─── SOURCE INFORMATION

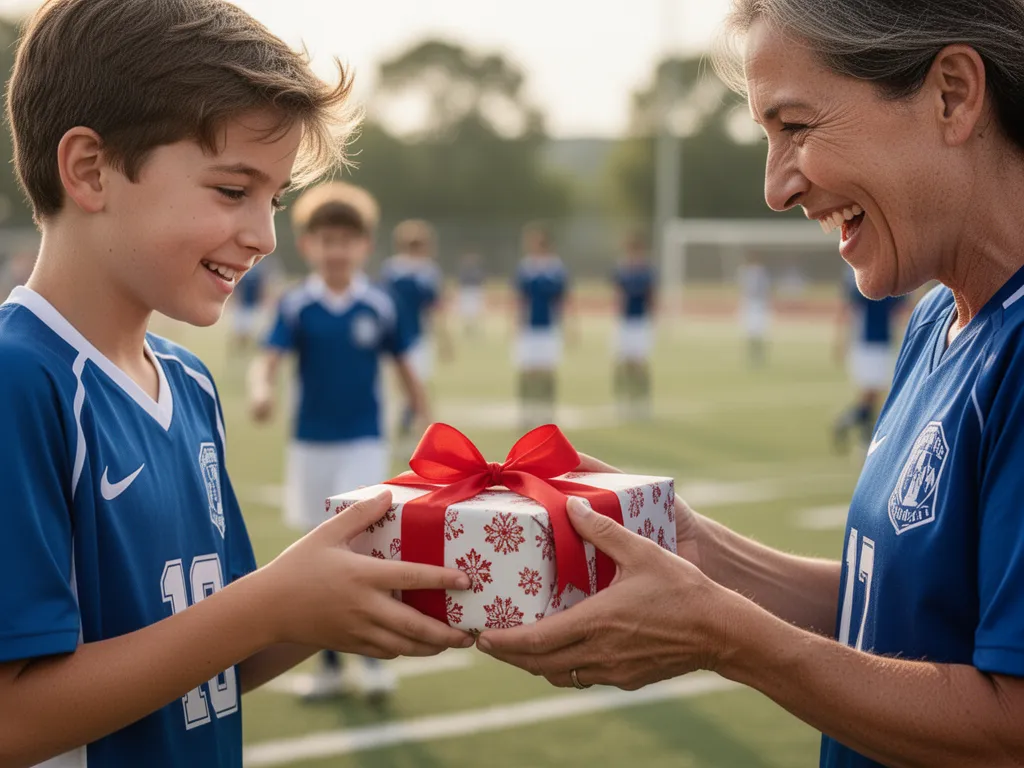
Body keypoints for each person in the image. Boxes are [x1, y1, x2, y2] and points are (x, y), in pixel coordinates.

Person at [477, 2, 1024, 766]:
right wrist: (702, 552)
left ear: (953, 95)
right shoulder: (939, 322)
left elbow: (1010, 731)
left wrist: (726, 637)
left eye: (795, 127)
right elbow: (900, 613)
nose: (775, 187)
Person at [0, 2, 472, 765]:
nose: (265, 236)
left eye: (275, 199)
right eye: (232, 190)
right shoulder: (20, 381)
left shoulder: (188, 385)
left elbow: (213, 659)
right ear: (90, 170)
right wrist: (271, 602)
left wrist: (374, 583)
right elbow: (10, 720)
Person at [248, 181, 427, 702]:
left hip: (363, 443)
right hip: (310, 444)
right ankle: (327, 666)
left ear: (364, 246)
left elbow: (405, 367)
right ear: (308, 246)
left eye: (346, 241)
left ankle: (373, 663)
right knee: (316, 554)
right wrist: (262, 392)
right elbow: (269, 359)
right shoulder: (297, 306)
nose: (336, 251)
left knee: (364, 550)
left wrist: (424, 416)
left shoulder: (380, 304)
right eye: (326, 241)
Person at [380, 219, 449, 439]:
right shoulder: (424, 272)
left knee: (406, 385)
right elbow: (434, 308)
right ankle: (419, 429)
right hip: (413, 336)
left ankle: (409, 425)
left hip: (405, 337)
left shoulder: (392, 269)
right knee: (415, 386)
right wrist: (444, 339)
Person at [833, 267, 907, 451]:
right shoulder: (861, 278)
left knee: (873, 397)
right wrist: (841, 340)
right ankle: (854, 433)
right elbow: (848, 309)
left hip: (884, 342)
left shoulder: (893, 277)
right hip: (866, 344)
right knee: (869, 395)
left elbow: (901, 308)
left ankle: (856, 434)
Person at [514, 223, 570, 430]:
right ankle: (526, 410)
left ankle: (548, 411)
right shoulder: (526, 268)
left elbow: (562, 299)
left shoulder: (555, 269)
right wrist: (515, 323)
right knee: (526, 370)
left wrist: (568, 325)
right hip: (529, 327)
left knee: (548, 370)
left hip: (548, 327)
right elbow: (520, 299)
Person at [611, 231, 656, 419]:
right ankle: (624, 398)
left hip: (640, 321)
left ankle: (642, 399)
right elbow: (618, 295)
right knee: (622, 362)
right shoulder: (622, 270)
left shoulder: (646, 271)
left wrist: (654, 319)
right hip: (625, 321)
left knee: (640, 362)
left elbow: (651, 296)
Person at [230, 252, 279, 354]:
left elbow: (263, 286)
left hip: (254, 304)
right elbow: (237, 287)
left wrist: (264, 300)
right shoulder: (244, 269)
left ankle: (252, 349)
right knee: (240, 331)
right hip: (243, 304)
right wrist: (236, 300)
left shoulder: (259, 270)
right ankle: (238, 349)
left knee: (254, 330)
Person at [737, 253, 772, 366]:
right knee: (750, 331)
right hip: (750, 304)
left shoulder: (762, 273)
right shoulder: (745, 273)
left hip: (759, 304)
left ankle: (759, 354)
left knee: (759, 331)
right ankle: (752, 354)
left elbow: (765, 289)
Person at [456, 249, 486, 337]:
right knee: (466, 311)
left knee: (476, 310)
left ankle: (475, 328)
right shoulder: (464, 271)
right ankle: (468, 328)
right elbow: (461, 281)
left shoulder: (477, 270)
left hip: (475, 291)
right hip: (466, 291)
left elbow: (481, 280)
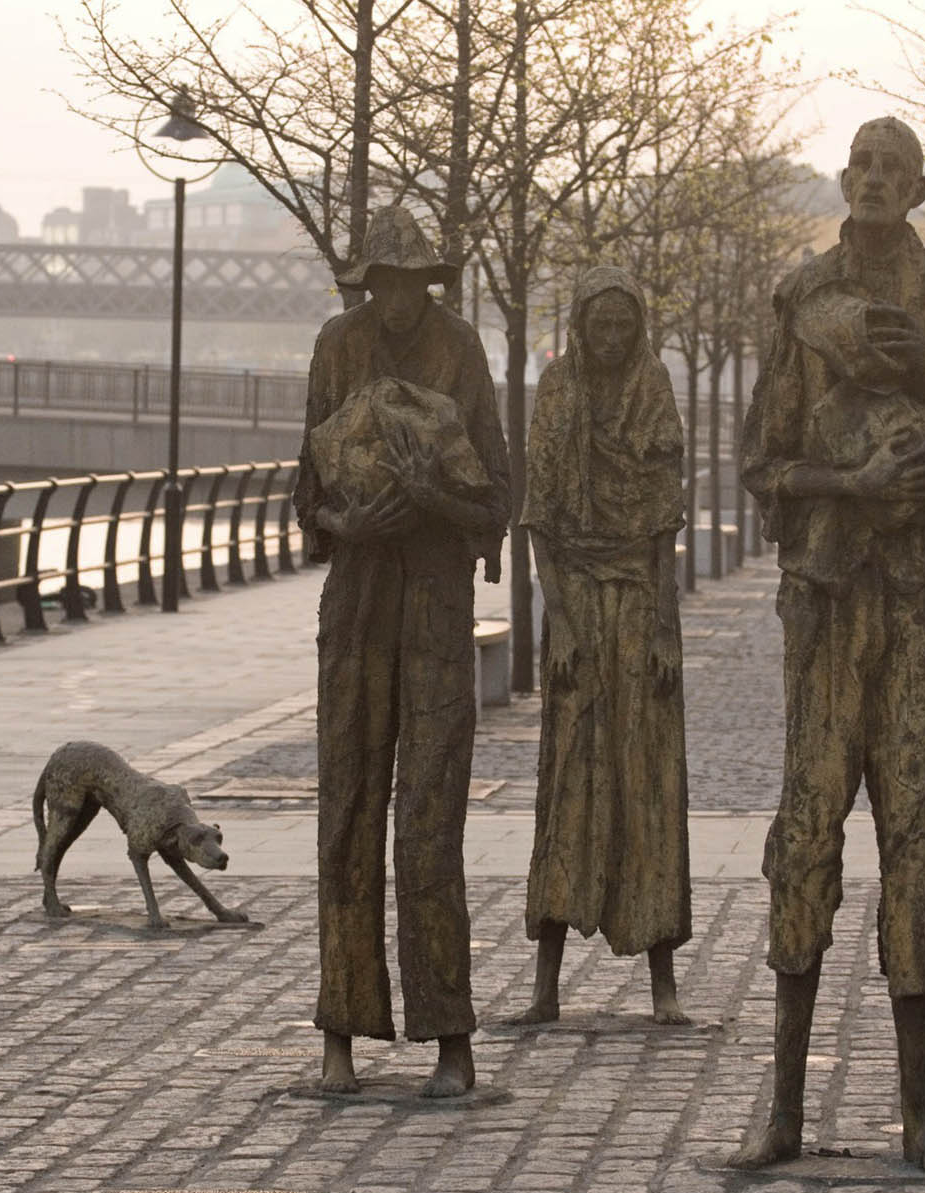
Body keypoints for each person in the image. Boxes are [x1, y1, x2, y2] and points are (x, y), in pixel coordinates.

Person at [735, 117, 925, 1176]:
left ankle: (919, 1119)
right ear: (845, 180)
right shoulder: (800, 296)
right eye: (863, 167)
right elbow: (761, 464)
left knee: (918, 835)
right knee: (804, 830)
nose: (877, 180)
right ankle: (783, 1111)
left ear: (919, 188)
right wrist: (852, 483)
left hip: (915, 603)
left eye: (896, 170)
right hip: (825, 602)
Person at [294, 205, 511, 1097]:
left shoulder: (460, 348)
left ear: (427, 283)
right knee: (347, 815)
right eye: (380, 282)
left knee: (429, 823)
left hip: (434, 609)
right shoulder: (336, 345)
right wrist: (347, 522)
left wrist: (434, 499)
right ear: (366, 283)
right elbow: (306, 491)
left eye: (408, 283)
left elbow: (496, 497)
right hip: (356, 609)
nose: (394, 298)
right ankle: (340, 1035)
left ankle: (451, 1038)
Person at [514, 265, 691, 1026]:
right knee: (568, 781)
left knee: (648, 781)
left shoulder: (653, 388)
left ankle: (663, 983)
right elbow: (540, 521)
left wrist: (664, 629)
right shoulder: (558, 391)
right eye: (600, 324)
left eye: (624, 324)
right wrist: (558, 619)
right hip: (577, 607)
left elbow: (662, 530)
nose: (612, 338)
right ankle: (545, 986)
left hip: (638, 604)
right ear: (581, 326)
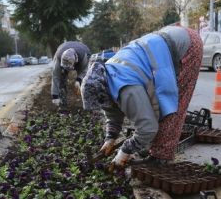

──────

**HOW TO COMPLETE THIS TASK:**
Could you reproduce all of the data above exactly and skip any image?

**EXERCISE RESPONSE:**
Body keypoints for each person in the image. Boxes are [x1, y1, x2, y2] and points are (x, y), in pixel coordinates.

Person at [477, 2, 1024, 766]:
right wrist: (702, 552)
left ear: (953, 95)
right shoulder: (939, 322)
left elbow: (1010, 731)
left wrist: (726, 637)
left eye: (795, 127)
right elbow: (900, 613)
nose: (775, 187)
Person at [0, 2, 472, 765]:
nose: (265, 236)
left eye: (275, 199)
right eye: (232, 190)
right shoulder: (20, 381)
left shoulder: (188, 385)
left elbow: (213, 659)
right ear: (90, 170)
right wrist: (271, 602)
left wrist: (374, 583)
right elbow: (10, 720)
Person at [248, 181, 427, 702]:
left hip: (363, 443)
right hip: (310, 444)
right ankle: (327, 666)
left ear: (364, 246)
left elbow: (405, 367)
right ear: (308, 246)
left eye: (346, 241)
left ankle: (373, 663)
right knee: (316, 554)
right wrist: (262, 392)
right elbow: (269, 359)
right shoulder: (297, 306)
nose: (336, 251)
left knee: (364, 550)
left wrist: (424, 416)
left shoulder: (380, 304)
right eye: (326, 241)
Person at [380, 219, 449, 439]:
right shoulder: (424, 272)
left knee: (406, 385)
right elbow: (434, 308)
right ankle: (419, 429)
right hip: (413, 336)
left ankle: (409, 425)
left hip: (405, 337)
left shoulder: (392, 269)
right knee: (415, 386)
right wrist: (444, 339)
Person at [833, 267, 907, 451]:
right shoulder: (861, 278)
left knee: (873, 397)
right wrist: (841, 340)
right ankle: (854, 433)
right elbow: (848, 309)
left hip: (884, 342)
left shoulder: (893, 277)
right hip: (866, 344)
right knee: (869, 395)
left elbow: (901, 308)
left ankle: (856, 434)
Person at [514, 223, 570, 430]:
right ankle: (526, 410)
left ankle: (548, 411)
right shoulder: (526, 268)
left elbow: (562, 299)
left shoulder: (555, 269)
right wrist: (515, 323)
right knee: (526, 370)
left wrist: (568, 325)
right hip: (529, 327)
left knee: (548, 370)
left hip: (548, 327)
right elbow: (520, 299)
Person at [611, 231, 656, 419]:
right ankle: (624, 398)
left hip: (640, 321)
left ankle: (642, 399)
right elbow: (618, 295)
right knee: (622, 362)
right shoulder: (622, 270)
left shoulder: (646, 271)
left wrist: (654, 319)
right hip: (625, 321)
left knee: (640, 362)
left elbow: (651, 296)
Person at [230, 252, 279, 354]:
left elbow: (263, 286)
left hip: (254, 304)
right elbow: (237, 287)
left wrist: (264, 300)
right shoulder: (244, 269)
left ankle: (252, 349)
right knee: (240, 331)
right hip: (243, 304)
right wrist: (236, 300)
left shoulder: (259, 270)
right ankle: (238, 349)
left knee: (254, 330)
Person at [737, 253, 772, 366]:
right knee: (750, 331)
right hip: (750, 304)
left shoulder: (762, 273)
right shoulder: (745, 273)
left hip: (759, 304)
left ankle: (759, 354)
left knee: (759, 331)
right ankle: (752, 354)
left elbow: (765, 289)
Person at [456, 249, 486, 337]:
right knee: (466, 311)
left knee: (476, 310)
left ankle: (475, 328)
right shoulder: (464, 271)
right ankle: (468, 328)
right elbow: (461, 281)
left shoulder: (477, 270)
left hip: (475, 291)
right hip: (466, 291)
left elbow: (481, 280)
Body keypoints for each person in the image. Boxes are [x1, y1, x2, y2] and points are (x, y), in pixel coordinates.

Person at [735, 117, 925, 1176]:
left ankle: (919, 1119)
right ear: (845, 180)
right shoulder: (800, 296)
right eye: (863, 167)
right elbow: (761, 464)
left knee: (918, 835)
right knee: (804, 830)
nose: (877, 180)
right ankle: (783, 1111)
left ear: (919, 188)
right wrist: (852, 483)
left hip: (915, 603)
left eye: (896, 170)
right hip: (825, 602)
Person at [294, 205, 511, 1097]:
left shoulder: (460, 348)
left ear: (427, 283)
right knee: (347, 815)
right eye: (380, 282)
left knee: (429, 823)
left hip: (434, 609)
right shoulder: (336, 345)
right wrist: (347, 522)
left wrist: (434, 499)
right ear: (366, 283)
right elbow: (306, 491)
left eye: (408, 283)
left elbow: (496, 497)
right hip: (356, 609)
nose: (394, 298)
right ankle: (340, 1035)
left ankle: (451, 1038)
Person at [514, 265, 691, 1026]:
right knee: (568, 781)
left knee: (648, 781)
left shoulder: (653, 388)
left ankle: (663, 983)
right elbow: (540, 521)
left wrist: (664, 629)
right shoulder: (558, 391)
right eye: (600, 324)
left eye: (624, 324)
right wrist: (558, 619)
right hip: (577, 607)
left elbow: (662, 530)
nose: (612, 338)
right ankle: (545, 986)
left hip: (638, 604)
right ear: (581, 326)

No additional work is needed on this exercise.